** Exercise passage follows **
By August 23, 2019 September 21st, 2019 Swing Lifestyle Articles
Visiting a Swingers’ Club

My husband wants to be in the lifestyle. He wants to swing with other couples together. We have done some soft swap with another couple out of the blue. Things just kind of happened.

I on the other hand am not sure about this adventure. I don’t feel our marriage is in a stable place right now and honestly, I feel like our communication is lacking. I have mentioned to my husband that I would like us to work on our communication skills and he didn’t seem very receptive to this. Another reason I am hesitant about this path is because I don’t get the intimacy/romance from him that I need so I don’t want to share what little bit I do get. I feel like this is his way to keep a marriage/family together but fulfill his want to sleep with other women instead of getting a divorce. Please help! Any advice would be greatly appreciated.
** End of Exercise passage **
** Recorded information follows **
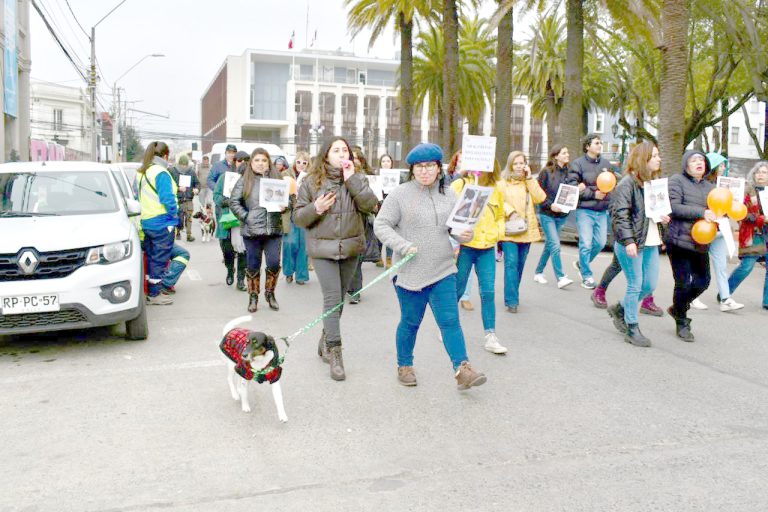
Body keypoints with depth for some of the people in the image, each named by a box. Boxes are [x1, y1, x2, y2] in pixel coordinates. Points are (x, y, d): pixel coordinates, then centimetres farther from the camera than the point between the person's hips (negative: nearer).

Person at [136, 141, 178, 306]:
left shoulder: (140, 173, 11)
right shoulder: (161, 173, -15)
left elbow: (137, 197, 15)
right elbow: (167, 198, -20)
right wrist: (175, 215, -7)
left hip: (146, 223, 8)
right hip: (162, 223, -8)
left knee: (151, 258, 16)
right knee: (160, 259, 0)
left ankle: (151, 292, 22)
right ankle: (155, 294, 4)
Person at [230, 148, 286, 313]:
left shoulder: (276, 179, 8)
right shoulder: (244, 181, 3)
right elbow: (234, 202, 1)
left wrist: (283, 207, -9)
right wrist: (246, 217, -9)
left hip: (274, 229, 1)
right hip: (252, 230, -1)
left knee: (274, 263, -2)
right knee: (253, 265, 6)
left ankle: (270, 293, 20)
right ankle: (253, 297, 21)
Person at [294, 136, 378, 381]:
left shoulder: (357, 178, 6)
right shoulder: (311, 181, 1)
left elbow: (370, 205, -11)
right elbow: (298, 217, 2)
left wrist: (352, 180, -14)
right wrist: (316, 209, -17)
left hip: (351, 248, 3)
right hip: (323, 248, -3)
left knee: (339, 298, 12)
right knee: (332, 298, -11)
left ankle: (325, 341, 30)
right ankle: (335, 354, -6)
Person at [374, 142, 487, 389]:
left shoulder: (448, 194, 6)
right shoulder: (400, 194, -8)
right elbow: (381, 225, -7)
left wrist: (464, 234, -9)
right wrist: (404, 246, -19)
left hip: (443, 270, 3)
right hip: (410, 272, -3)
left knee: (450, 321, 0)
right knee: (410, 322, 11)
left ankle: (462, 369, 2)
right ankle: (404, 366, 30)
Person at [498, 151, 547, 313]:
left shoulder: (530, 182, 14)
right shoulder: (502, 182, 0)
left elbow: (540, 198, -2)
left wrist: (530, 178, -4)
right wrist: (510, 212, -22)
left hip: (526, 230, 5)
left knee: (520, 264, 11)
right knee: (511, 263, -12)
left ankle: (513, 296, 24)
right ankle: (511, 300, -10)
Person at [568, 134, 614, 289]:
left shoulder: (606, 163, 7)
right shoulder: (578, 164, -5)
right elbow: (572, 187, -10)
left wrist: (587, 188, -12)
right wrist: (593, 194, -14)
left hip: (602, 211, 5)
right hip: (585, 210, -4)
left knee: (600, 243, 8)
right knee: (586, 244, -4)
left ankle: (581, 264, 32)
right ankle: (587, 276, 11)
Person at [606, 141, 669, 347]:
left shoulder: (654, 182, 15)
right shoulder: (628, 183, -12)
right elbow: (620, 213, -18)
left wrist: (662, 217, 6)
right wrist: (628, 241, -24)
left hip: (650, 242, 8)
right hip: (631, 243, -8)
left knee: (650, 285, 11)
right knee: (635, 285, -1)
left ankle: (620, 309, 32)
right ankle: (632, 329, 12)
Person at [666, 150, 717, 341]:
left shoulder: (710, 186, 17)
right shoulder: (677, 181, -3)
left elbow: (715, 210, 21)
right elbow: (674, 207, -14)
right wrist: (701, 213, -20)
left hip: (701, 244, 6)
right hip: (680, 241, -6)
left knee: (703, 282, 9)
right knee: (684, 283, -3)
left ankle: (677, 308, 34)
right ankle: (681, 322, 16)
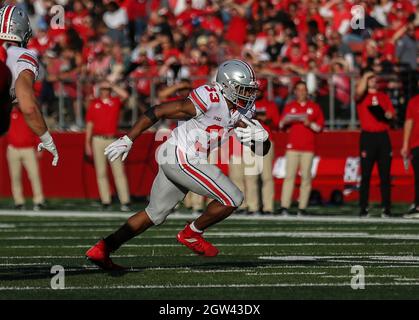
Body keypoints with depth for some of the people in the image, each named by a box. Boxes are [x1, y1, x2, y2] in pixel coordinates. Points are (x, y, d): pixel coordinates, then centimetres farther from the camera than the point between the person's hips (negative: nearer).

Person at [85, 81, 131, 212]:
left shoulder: (115, 101, 7)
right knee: (101, 172, 2)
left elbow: (125, 95, -14)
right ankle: (105, 201, 4)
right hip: (98, 140, 1)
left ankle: (125, 202, -10)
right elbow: (89, 124, 9)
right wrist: (87, 143, 5)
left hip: (113, 140, -1)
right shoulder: (94, 104, 9)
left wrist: (112, 85, -4)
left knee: (119, 171, -7)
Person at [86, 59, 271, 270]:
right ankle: (192, 234, 11)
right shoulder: (209, 99, -19)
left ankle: (102, 250, 16)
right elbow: (158, 111, -15)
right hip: (181, 158, -10)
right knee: (232, 199, -7)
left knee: (154, 214, 17)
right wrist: (128, 140, -15)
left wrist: (259, 136, -16)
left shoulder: (243, 111, 7)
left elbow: (263, 150, 9)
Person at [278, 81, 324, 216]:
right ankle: (284, 207, -12)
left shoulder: (315, 107, 11)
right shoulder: (289, 107, 15)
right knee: (289, 175, -8)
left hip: (308, 148, 0)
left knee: (306, 177, -4)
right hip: (292, 147, 0)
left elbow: (320, 126, 7)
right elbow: (281, 126, 15)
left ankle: (302, 208, -2)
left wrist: (310, 124, -11)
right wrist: (285, 122, -7)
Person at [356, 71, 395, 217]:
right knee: (365, 174, -4)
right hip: (367, 137, -3)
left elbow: (391, 114, 11)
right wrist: (365, 76, -6)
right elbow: (359, 91, -19)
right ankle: (363, 208, -3)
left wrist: (386, 114, -11)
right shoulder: (362, 96, 5)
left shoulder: (384, 97, 17)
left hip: (383, 136, 3)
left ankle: (386, 208, 1)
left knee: (385, 174, 0)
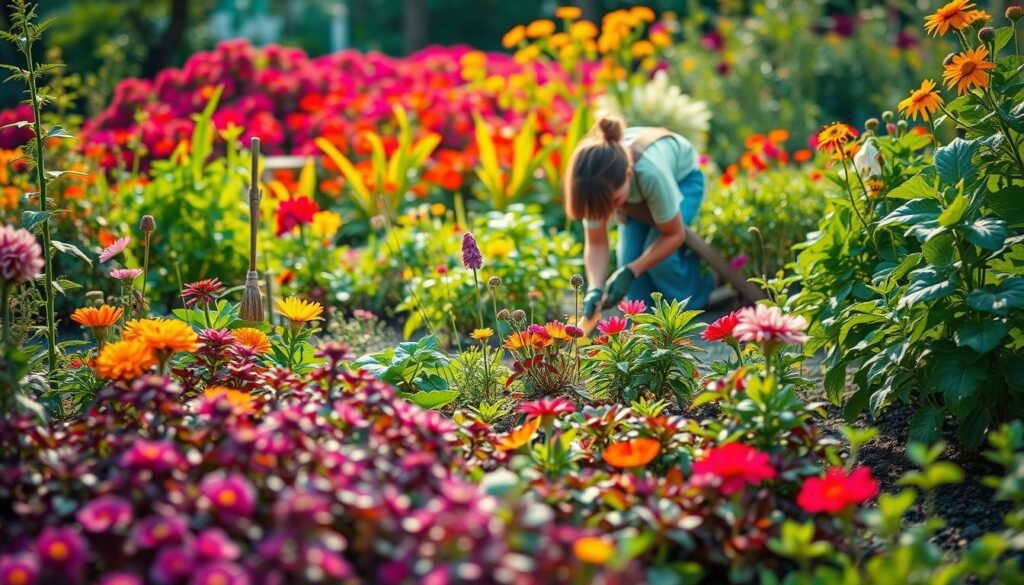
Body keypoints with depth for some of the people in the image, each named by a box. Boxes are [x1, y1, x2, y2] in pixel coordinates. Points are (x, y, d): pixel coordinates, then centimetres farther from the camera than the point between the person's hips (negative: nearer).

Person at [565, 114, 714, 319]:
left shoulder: (651, 172, -46)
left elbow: (674, 235, -28)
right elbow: (596, 245, -23)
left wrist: (630, 272, -35)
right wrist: (595, 288, -41)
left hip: (681, 178, -4)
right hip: (637, 193, 4)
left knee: (658, 256, -20)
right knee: (629, 256, -14)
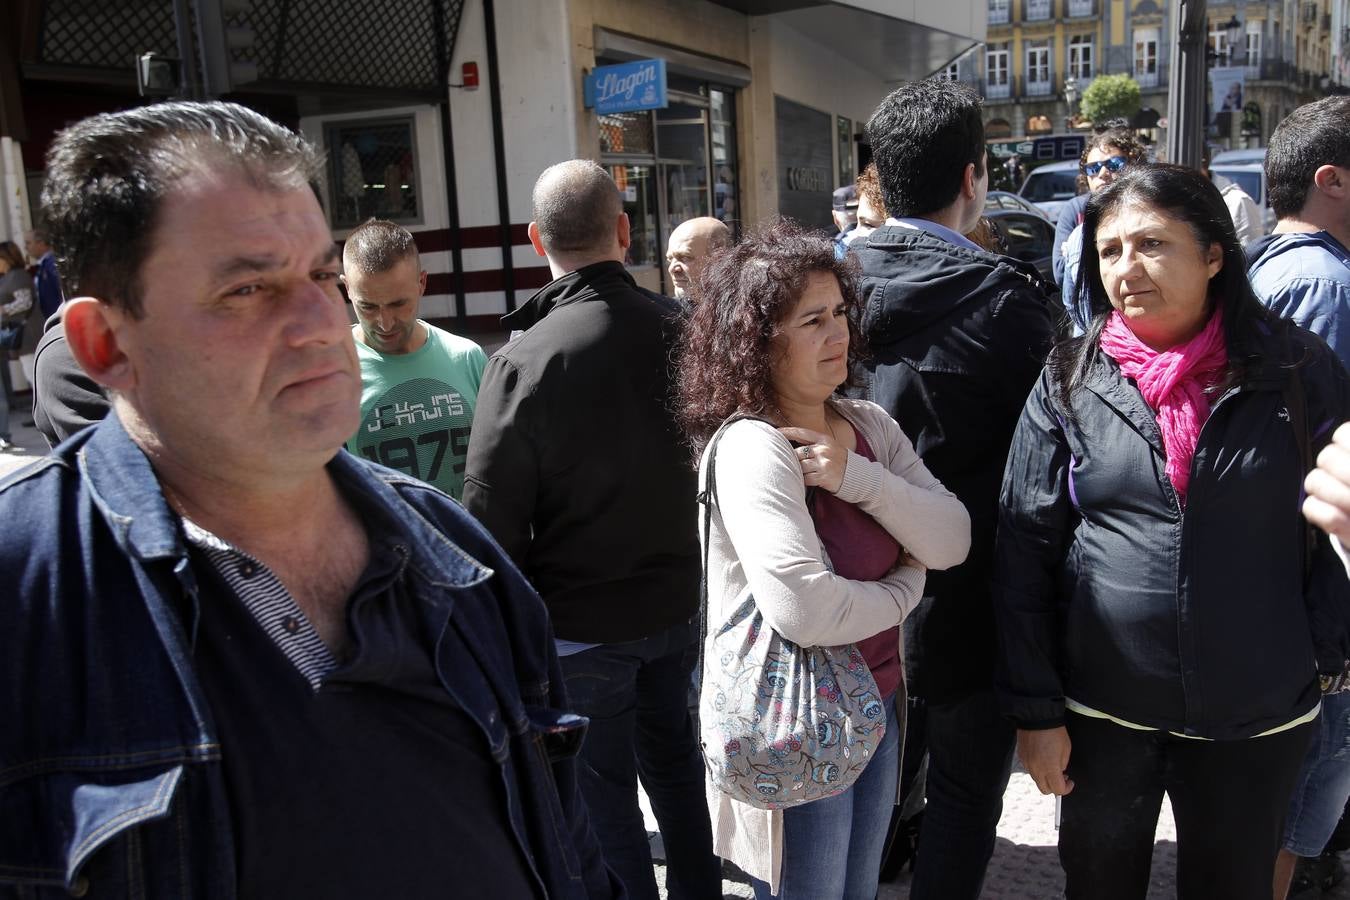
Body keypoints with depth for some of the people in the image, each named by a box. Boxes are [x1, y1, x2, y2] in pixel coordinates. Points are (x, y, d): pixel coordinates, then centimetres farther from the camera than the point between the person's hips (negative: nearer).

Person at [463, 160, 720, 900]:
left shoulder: (524, 360, -22)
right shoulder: (681, 328, -8)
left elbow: (492, 518, -17)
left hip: (579, 621, -5)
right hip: (676, 602, 5)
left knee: (603, 792, 13)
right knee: (673, 757, 24)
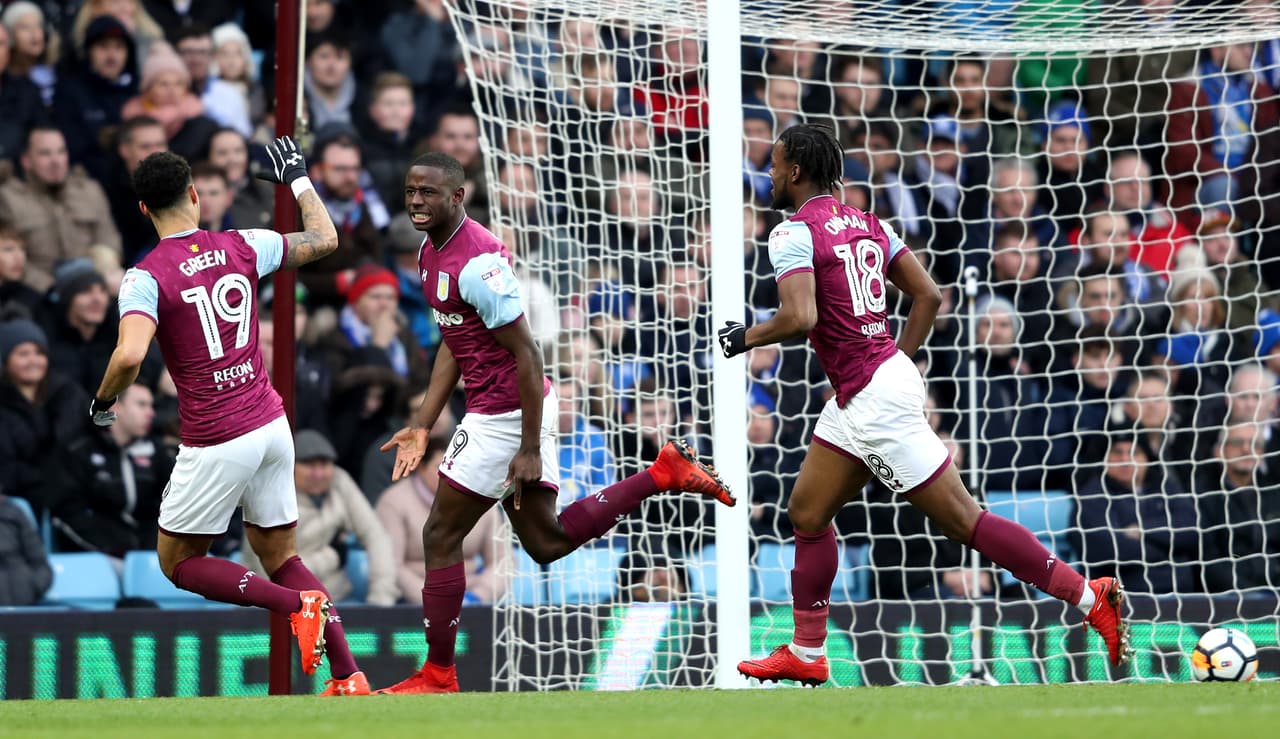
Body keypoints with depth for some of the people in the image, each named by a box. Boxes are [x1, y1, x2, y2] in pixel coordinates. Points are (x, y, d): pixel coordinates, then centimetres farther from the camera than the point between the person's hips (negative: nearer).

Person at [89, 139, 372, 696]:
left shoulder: (146, 277, -12)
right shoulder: (242, 248, 1)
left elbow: (129, 355, -28)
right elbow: (324, 239, 16)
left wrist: (102, 402, -9)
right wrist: (299, 180, 32)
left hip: (215, 442, -5)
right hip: (271, 425, 5)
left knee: (177, 562, 11)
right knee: (278, 554, 17)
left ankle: (296, 604, -12)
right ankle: (349, 677, 5)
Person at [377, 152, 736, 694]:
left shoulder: (477, 263, -21)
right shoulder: (432, 252, 9)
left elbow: (527, 354, -21)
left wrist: (530, 449, -21)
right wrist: (422, 425, 16)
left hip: (506, 415, -10)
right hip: (516, 411, 10)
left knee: (441, 537, -1)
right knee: (547, 542, 15)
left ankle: (438, 678, 8)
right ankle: (662, 473, 16)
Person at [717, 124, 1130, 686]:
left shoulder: (793, 233, -12)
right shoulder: (867, 224, 13)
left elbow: (799, 317, -25)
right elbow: (928, 295, 12)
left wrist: (745, 338, -7)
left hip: (874, 400, -10)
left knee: (962, 521, -7)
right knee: (807, 514, 16)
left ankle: (1090, 597, -7)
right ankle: (806, 654, 21)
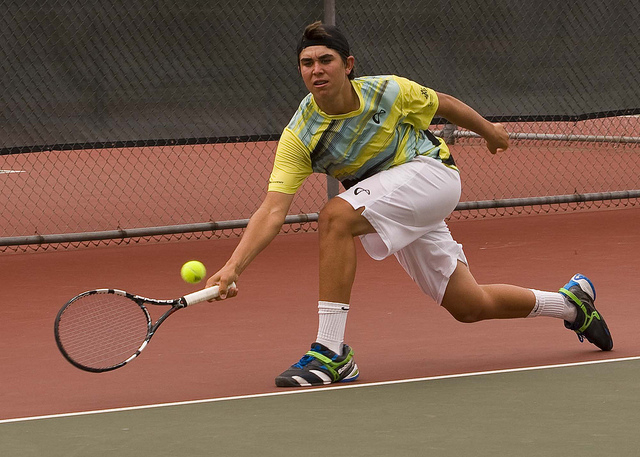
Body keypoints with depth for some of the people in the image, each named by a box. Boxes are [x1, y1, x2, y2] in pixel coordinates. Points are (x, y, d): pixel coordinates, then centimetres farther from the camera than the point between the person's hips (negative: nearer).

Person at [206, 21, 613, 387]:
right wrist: (233, 267, -40)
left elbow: (443, 103, 2)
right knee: (470, 306, 9)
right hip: (392, 211, 4)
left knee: (336, 217, -30)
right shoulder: (299, 137, -19)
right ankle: (571, 304, 36)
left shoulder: (389, 92, -20)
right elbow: (273, 212, -25)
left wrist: (488, 129, 21)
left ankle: (331, 353, -28)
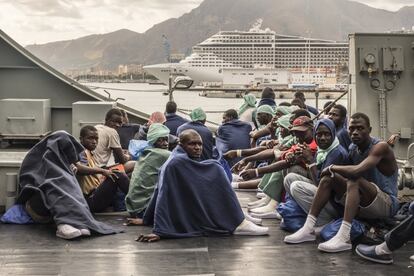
** End of Recorded information **
| Exercise 1 |
Retype the part of the swingers' club passage that opens with the words "My husband wants" and closes with "kind of happened.".
| Exercise 2 |
Replace "pixel coordinates" with "image coordinates" in the listing from the line containing "left ankle: (438, 678, 8)" through the end of the listing, and give back only those lines with nothing else changed and the pictures left out.

| Task output 1 |
My husband wants to be in the lifestyle. He wants to swing with other couples together. We have done some soft swap with another couple out of the blue. Things just kind of happened.

| Task output 2 |
left ankle: (438, 678, 8)
right ankle: (662, 473, 16)
Person at [717, 124, 1130, 686]:
left shoulder: (793, 233, -12)
right shoulder: (867, 224, 13)
left elbow: (799, 317, -25)
right elbow: (928, 295, 12)
left wrist: (745, 338, -7)
left hip: (874, 400, -10)
left knee: (962, 521, -7)
right knee: (807, 514, 16)
left ankle: (1090, 597, -7)
right ankle: (806, 654, 21)
Body keypoints with depth for some of the people in the image, each named by a box. Boxes are [x1, y1, x2, y2] in image coordinates. Points are (x, y, d): image coordinates, then centimetres farther from the camera than the point between the person's hips (negative: nearer).

Person at [206, 21, 613, 387]:
right wrist: (233, 267, -40)
left elbow: (443, 103, 2)
right knee: (470, 306, 9)
right hip: (392, 211, 4)
left knee: (336, 217, -30)
right shoulder: (299, 137, -19)
right ankle: (571, 304, 36)
left shoulder: (389, 92, -20)
right elbow: (273, 212, -25)
left wrist: (488, 129, 21)
left ankle: (331, 353, -28)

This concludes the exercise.